L’odierna società neo-liberale infatti ha come valori l’individualismo, la competizione, la prestazione. Ognuno (a differenza della modernità in cui vi erano ancora degli appigli esistenziali quali il welfare, le ideologie politiche ecc.) deve essere capace di costruire la propria identità, e deve essere performante. Per emergere deve diventare lupo per gli altri uomini, prendendo in prestito le parole di Hobbes, che porta inevitabilmente alla frammentazione sociale e all’isolamento, e una terapia basata solo sui farmaci può attenuare gli effetti ma non le cause.

Ecco che allora Benasayag e Schmitt parlano di una “direzione della cura” dove la libertà non viene più intesa come un essere libero dagli altri e dagli oneri sociali (dove l’individuo senza solidi legami può creare se stesso in una modalità che è funzionale in realtà solo al mercato) come vorrebbe una certa corrente post-moderna, ma la libertà è libertà dall’ isolamento, si è liberi in virtù dei legali che sappiamo instaurare in società. Legami culturali, sociali, famigliari, che aiutano a tappare i buchi dell’assenza di senso e sopportare il peso della minaccia.

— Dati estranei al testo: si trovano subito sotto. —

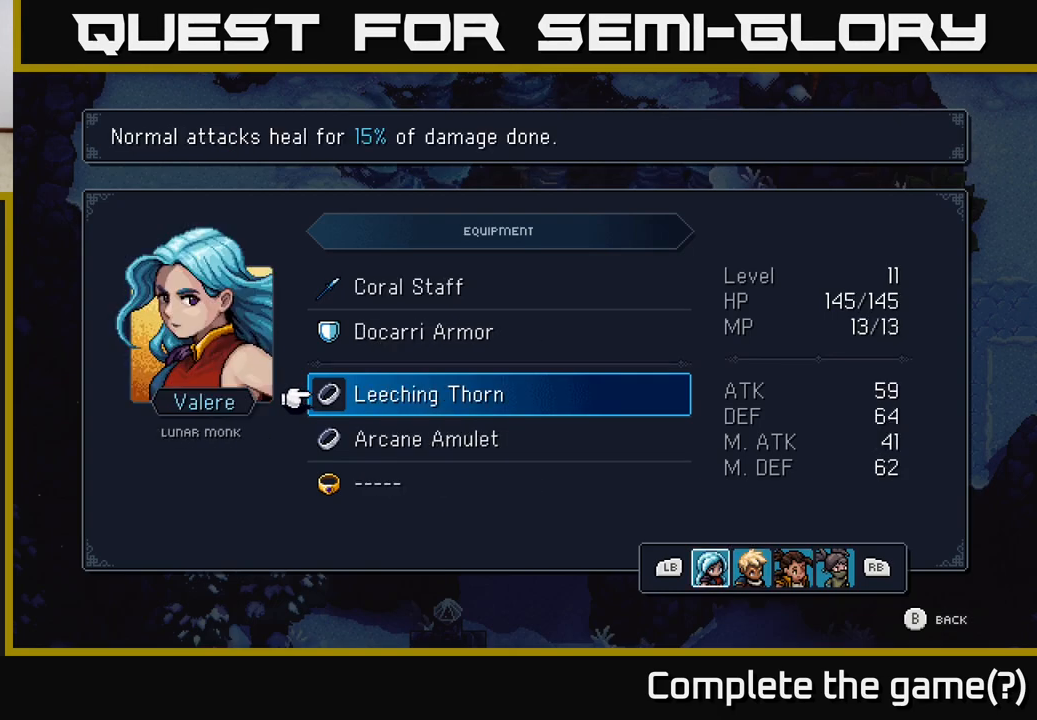
{"buttons": [], "left_stick": "center", "right_stick": "center", "events": [[100, "L1", "up"]]}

I terapeuti quindi, concludono, hanno il compito di guidare il paziente nell’instaurare questi legami; devono saper leggere fra le righe, cogliere il nesso fra tutte quelle forme di malessere che spesso sono solo un sintomo di un problema comune, e di guidare i ragazzi in una direzione che va controcorrente rispetto ai valori velleitari della società moderna, attraverso un percorso che ricongiunge l’individuo alla società, e il benessere ai legami che questo è capace di saldare all’interno di questa.